-- Instructions for the task --
Would you write out, word for word, each line of the records below from the top through the one holding "- **Other early"?

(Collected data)

....................

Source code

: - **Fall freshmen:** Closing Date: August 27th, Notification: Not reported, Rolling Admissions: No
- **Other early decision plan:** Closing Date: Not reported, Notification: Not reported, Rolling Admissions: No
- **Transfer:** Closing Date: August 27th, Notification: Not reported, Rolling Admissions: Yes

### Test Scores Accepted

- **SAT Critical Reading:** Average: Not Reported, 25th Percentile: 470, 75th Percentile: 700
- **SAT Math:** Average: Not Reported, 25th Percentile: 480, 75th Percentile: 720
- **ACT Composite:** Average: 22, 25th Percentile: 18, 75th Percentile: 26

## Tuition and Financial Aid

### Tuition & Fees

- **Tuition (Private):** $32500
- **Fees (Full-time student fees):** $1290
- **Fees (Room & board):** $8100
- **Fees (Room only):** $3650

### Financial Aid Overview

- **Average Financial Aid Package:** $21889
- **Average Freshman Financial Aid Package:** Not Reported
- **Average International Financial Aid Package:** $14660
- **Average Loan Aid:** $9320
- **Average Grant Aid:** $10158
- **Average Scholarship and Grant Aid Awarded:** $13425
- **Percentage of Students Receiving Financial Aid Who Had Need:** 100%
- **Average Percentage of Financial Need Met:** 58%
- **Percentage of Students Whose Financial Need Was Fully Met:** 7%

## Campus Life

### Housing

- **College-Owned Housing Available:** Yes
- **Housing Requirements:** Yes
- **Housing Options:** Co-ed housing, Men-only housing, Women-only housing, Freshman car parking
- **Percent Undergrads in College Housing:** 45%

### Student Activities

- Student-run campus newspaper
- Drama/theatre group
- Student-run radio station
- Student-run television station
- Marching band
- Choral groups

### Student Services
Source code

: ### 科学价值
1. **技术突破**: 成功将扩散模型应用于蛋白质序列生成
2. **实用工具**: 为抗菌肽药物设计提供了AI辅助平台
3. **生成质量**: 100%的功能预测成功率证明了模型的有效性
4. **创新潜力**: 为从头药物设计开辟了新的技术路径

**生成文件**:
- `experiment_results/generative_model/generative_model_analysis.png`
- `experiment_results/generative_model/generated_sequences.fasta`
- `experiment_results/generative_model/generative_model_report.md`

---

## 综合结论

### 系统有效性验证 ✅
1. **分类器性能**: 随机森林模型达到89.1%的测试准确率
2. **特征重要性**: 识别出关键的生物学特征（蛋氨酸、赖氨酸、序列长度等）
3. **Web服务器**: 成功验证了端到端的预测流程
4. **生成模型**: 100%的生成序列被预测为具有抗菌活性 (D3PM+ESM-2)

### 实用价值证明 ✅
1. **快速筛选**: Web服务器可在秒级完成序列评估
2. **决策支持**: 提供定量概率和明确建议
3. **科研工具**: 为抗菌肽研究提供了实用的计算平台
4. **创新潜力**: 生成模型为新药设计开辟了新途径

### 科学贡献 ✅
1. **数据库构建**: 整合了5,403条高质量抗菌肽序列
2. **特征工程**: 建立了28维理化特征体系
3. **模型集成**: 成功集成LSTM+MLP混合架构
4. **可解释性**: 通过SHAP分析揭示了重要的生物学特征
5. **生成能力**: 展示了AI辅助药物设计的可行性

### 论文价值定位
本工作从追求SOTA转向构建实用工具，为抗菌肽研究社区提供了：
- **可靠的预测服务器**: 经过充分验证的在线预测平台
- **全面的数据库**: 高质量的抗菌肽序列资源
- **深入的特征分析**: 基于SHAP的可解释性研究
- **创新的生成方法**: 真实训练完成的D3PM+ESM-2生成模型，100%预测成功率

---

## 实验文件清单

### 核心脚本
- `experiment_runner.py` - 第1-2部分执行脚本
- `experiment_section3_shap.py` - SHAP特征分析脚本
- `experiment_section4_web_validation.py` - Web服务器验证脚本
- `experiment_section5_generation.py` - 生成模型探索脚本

....................

-- Your solution --
Source code

: - **Fall freshmen:** Closing Date: August 27th, Notification: Not reported, Rolling Admissions: No
- **Other early decision plan:** Closing Date: Not reported, Notification: Not reported, Rolling Admissions: No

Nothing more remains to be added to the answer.